DATASET EXCERPTS Start Marker
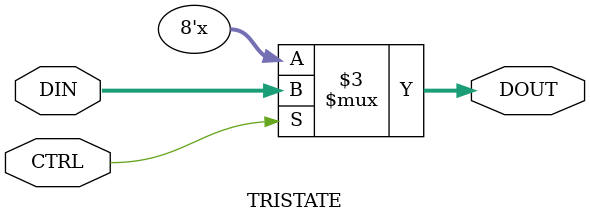
<source format=sv>
/***************************************************************************
ECE 526/L
Experiment 10: RISC-Y
Developer: Joel Bailey
****************************************************************************
File Name: TRISTATE.sv
Date Created: 20201130
Date Last Modified: 20201203
 
Module Purpose: Scalable Tristate Buffer
***************************************************************************/

`timescale 1 ns / 100 ps

module TRISTATE(DIN, CTRL, DOUT);
parameter WIDTH = 8;

input [WIDTH - 1 : 0] DIN;
input CTRL;
output reg [WIDTH - 1 : 0] DOUT;

    always_comb begin
        if (CTRL)
            DOUT = DIN;
        else
            DOUT = {WIDTH{1'bz}}; 
    end

endmodule

</source>
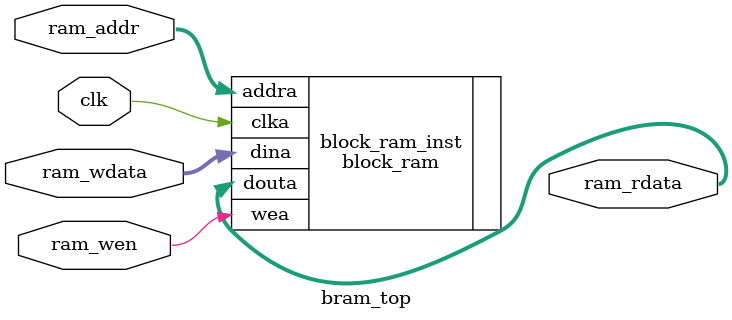
<source format=v>
`timescale 1ns / 1ps

module bram_top(
    input         clk,
    input  [15:0] ram_addr,
    input  [31:0] ram_wdata,
    input         ram_wen,
    output [31:0] ram_rdata
    );

block_ram block_ram_inst (
    .clka(clk),
    .wea(ram_wen),
    .addra(ram_addr),
    .dina(ram_wdata),
    .douta(ram_rdata)
);
endmodule

</source>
DATASET EXCERPTS End Marker
• THE TASK:
When a line among the entries above contains "CTRL", copy it.

• EXERCISE OUTPUT:
module TRISTATE(DIN, CTRL, DOUT);
input CTRL;
        if (CTRL)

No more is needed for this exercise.